But calm down. It hasn’t turned into Woke Gear just yet. It turns out that McGuinness was only discussing emotional maturity relative to the Jeremy Clarkson era. And in that context, it makes perfect sense. The heartfelt moments I mentioned earlier are still quite rare. The rest of the show is still an overload of slightly forced megabantz, only now it doesn’t come in the form of gay jokes and xenophobia. And that’s a decent enough start.
There is plenty to build on here. Finally, after years of flailing about, this new lineup feels right. The hosts are a happy mixture of enthusiastic and nebbish. They are people you’ve heard of, but not people so famous that they’ll abandon the show on a whim because they’ve already got more money than they could spend in a thousand lifetimes. They appear to rely a lot less on scripted material in the field, too, so they feel like actual human beings and not just the outsized double-take machine that Richard Hammond became some time around 2007. It’s fine. Top Gear is fine now, which is a huge improvement on the last five or six years.
Plus, happily, everyone sticks to their strengths. Episode one is a long travelogue with a review in the middle. That’s it. There is no cloying celebrity interview, no thuddingly provocative “news” segment. It almost doesn’t need to have a studio element at all. Perhaps it would be a better show if it didn’t.
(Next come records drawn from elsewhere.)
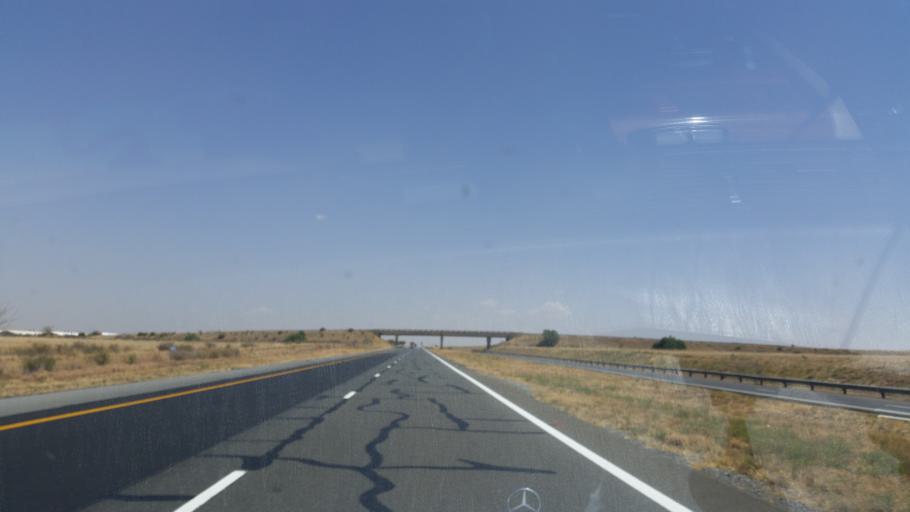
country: ZA
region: Orange Free State
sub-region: Lejweleputswa District Municipality
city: Brandfort
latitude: -28.8654
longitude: 26.5346
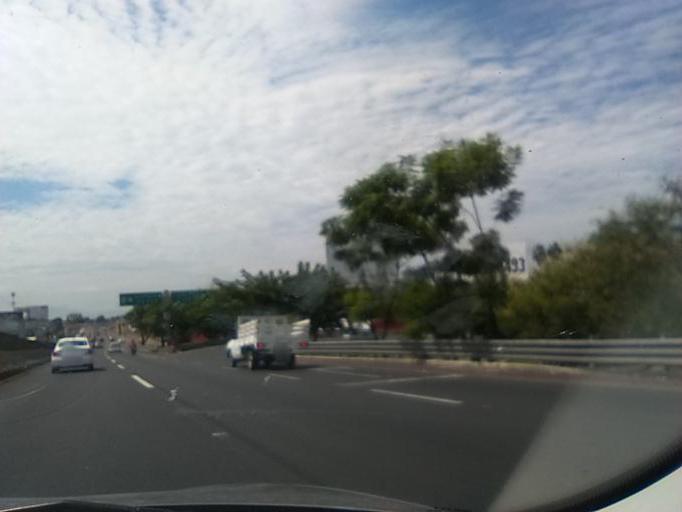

The car show landscape has basically disintegrated of late. The Grand Tour staggers on in reduced form on Amazon, with Jeremy Clarkson seemingly switching his focus to agriculture. And, until now, Top Gear has been content to slide into irrelevance. Nobody cares about it any more, so why not mess with the formula a little? And if change comes in the form of a little hugging and sincerity, that can’t really be a bad thing.